## COMPLETE THE FOLLOWING
1 – Answer these about the lease rules, one line each:
(a) For what may no portion of the Premises be used or occupied?
(b) What three kinds of property does Landlord say it will not be responsible for if lost or stolen?
(c) When do rules made by Landlord become binding upon Tenant?
2 – Rule 19 of the lease rules names people whose protection and comfort the rules may serve. List all of them.
3 – Copy the lease rules word for word, from "17. No portion" up to and including "entry or not.".

## READING PASSAGE
17. No portion of the Premises shall at any time be used or occupied as sleeping or lodging quarters.
18. Landlord will not be responsible for money, jewelry or other personal property lost or stolen in or from the Premises or public areas regardless of whether such loss or theft occurs when the area is locked against entry or not.
19. Landlord reserves the right to rescind any of these rules and regulations and to make such other and further rules and regulations as in its judgment shall from time to time be advisable for the safety, protection, care and cleanliness of the Building, the use and operation thereof, the preservation of good order therein and the protection and comfort of the tenants and their agents, employees and invitees, which rules and regulations, when made and written notice thereof is given to Tenant, shall be binding upon Tenant in like manner as if originally herein prescribed; provided, however, that no new rules or regulations shall deprive Tenant of any rights expressly granted to Tenant pursuant to this Lease.

## DATA EXTRACTS

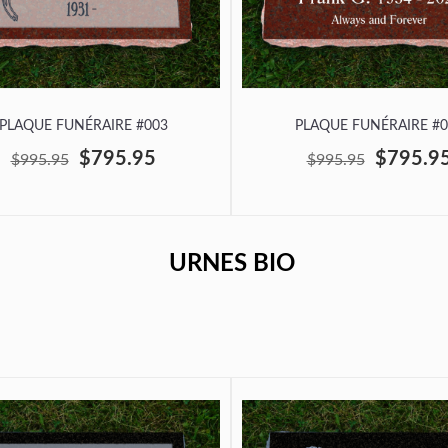
PLAQUE FUNÉRAIRE #003
PLAQUE FUNÉRAIRE #0
$795.95
$795.9
$995.95
$995.95
URNES BIO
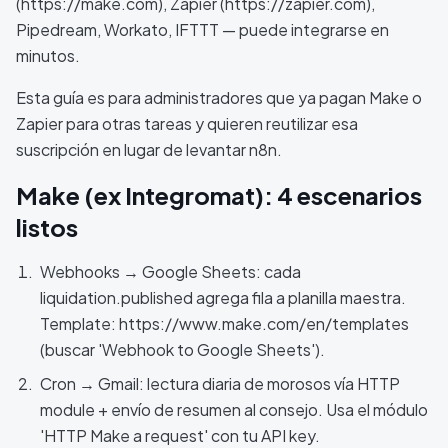
(https://make.com), Zapier (https://zapier.com),
Pipedream, Workato, IFTTT — puede integrarse en
minutos.
Esta guía es para administradores que ya pagan Make o
Zapier para otras tareas y quieren reutilizar esa
suscripción en lugar de levantar n8n.
Make (ex Integromat): 4 escenarios
listos
Webhooks → Google Sheets: cada
liquidation.published agrega fila a planilla maestra.
Template: https://www.make.com/en/templates
(buscar 'Webhook to Google Sheets').
Cron → Gmail: lectura diaria de morosos vía HTTP
module + envío de resumen al consejo. Usa el módulo
'HTTP Make a request' con tu API key.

## ANSWERS IN ORDER
1 –
(a) Sleeping or lodging quarters.
(b) Money, jewelry or other personal property.
(c) When they are made and written notice of them is given to Tenant.

2 –
- Tenants
- Their agents
- Their employees
- Their invitees

3 –
17. No portion of the Premises shall at any time be used or occupied as sleeping or lodging quarters.
18. Landlord will not be responsible for money, jewelry or other personal property lost or stolen in or from the Premises or public areas regardless of whether such loss or theft occurs when the area is locked against entry or not.